The miles-long queue of mourners waiting to see Queen Elizabeth lying in state in London was temporarily closed on Friday after it reached capacity, officials said.
Tens of thousands of people of all ages and from all walks of life have come to pay their respects to the late queen, joining a well-organized line that snakes along the south bank of the Thames then over the river to parliament’s Westminster Hall.
But by mid-morning, the line was just too big – a testimony to the public’s respect and affection for the queen, who died in Scotland on Sept. 8 at the age of 96 after a 70-year reign.
“Entry will be paused for at least 6 hours,” Britain’s culture department said. “Please do not attempt to join the queue until it re-opens.”
It warned of waiting times of up to 12 hours. Some 750,000 people in total are expected to file past the queen’s coffin before her state funeral on Monday.
‘We shall all miss her immensely’: Canadian MPs pay tribute to Queen in special Parliament session
“I’ve no sensation in my knees at all or my legs,” said Hyacinth Appah, a mourner from London who was in the queue.
“But it’s been fine. Most of the people have been lovely and we’ve had quite a nice time.”
Another mourner from London, Naomi Brown, said she waited for nearly 11 hours after joining the queue on Thursday night after work.
“I just thought, I’m never going to do it again. I have so much respect for the queen, not once did she ever falter,” 29-year-old Brown said, speaking to Reuters as she neared the front of the queue.
“She has been such a good symbol for our country … it feels like we have lost a family member.”
London police prepare for major security challenges ahead of Queen’s funeral
The queen’s coffin stands in Westminster Hall with soldiers and officials keeping vigil around it as people walk past to pay homage after their long wait. Many have been in tears, and many have saluted or bowed their heads.

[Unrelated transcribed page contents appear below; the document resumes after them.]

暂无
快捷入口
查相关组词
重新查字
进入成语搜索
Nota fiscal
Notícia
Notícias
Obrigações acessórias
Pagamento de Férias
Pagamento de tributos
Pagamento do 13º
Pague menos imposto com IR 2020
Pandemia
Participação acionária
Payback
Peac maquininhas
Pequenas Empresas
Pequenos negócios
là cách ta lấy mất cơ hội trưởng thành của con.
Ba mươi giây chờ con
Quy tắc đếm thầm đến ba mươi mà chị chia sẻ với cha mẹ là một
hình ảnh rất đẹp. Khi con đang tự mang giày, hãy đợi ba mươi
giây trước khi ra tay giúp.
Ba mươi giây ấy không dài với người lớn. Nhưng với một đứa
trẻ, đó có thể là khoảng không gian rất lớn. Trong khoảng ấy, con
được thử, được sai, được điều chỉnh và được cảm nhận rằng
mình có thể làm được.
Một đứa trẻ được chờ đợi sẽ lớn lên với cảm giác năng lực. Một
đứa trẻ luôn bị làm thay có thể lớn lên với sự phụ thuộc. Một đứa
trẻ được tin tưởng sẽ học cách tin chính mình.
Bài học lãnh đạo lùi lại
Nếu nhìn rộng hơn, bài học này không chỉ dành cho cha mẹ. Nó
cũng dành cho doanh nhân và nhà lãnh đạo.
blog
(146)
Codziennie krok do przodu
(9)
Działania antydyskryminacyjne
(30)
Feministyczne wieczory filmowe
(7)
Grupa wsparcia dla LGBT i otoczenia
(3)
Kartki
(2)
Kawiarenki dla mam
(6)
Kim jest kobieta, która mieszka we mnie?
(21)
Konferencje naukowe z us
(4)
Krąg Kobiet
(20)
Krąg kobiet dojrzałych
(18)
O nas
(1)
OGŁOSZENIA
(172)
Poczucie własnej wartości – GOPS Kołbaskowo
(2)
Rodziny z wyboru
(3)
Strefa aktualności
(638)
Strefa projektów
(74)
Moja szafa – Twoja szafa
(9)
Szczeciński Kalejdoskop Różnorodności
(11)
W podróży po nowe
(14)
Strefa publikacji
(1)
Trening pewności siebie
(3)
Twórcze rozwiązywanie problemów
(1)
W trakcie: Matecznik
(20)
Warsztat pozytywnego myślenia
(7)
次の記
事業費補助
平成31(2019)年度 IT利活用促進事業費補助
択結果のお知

London’s police force said on Friday the state funeral would be the biggest security operation it had ever undertaken as prime ministers, presidents and royals come together to pay their respects.
U.S. President Joe Biden and French President Emmanuel Macron are among the guests from overseas who have confirmed they will be attending.
King Charles, who acceded to the throne on his mother’s death, meanwhile was visiting Wales, the last stage of a tour of the United Kingdom to acknowledge his status as the new monarch and head of state and to greet the public mourning the loss of Elizabeth.
Charles and his wife Camilla, the Queen Consort, attended a service at Cardiff’s Llandaff Cathedral service. He will later visit the Welsh parliament and meet the Welsh first minister and other politicians.
Wales has a particular significance for the new king, who for five decades preceding last week’s accession had the title Prince of Wales.
“His passion and affection for Wales has been clear,” his spokesman said. “He has shown a life-long commitment to the country’s people.”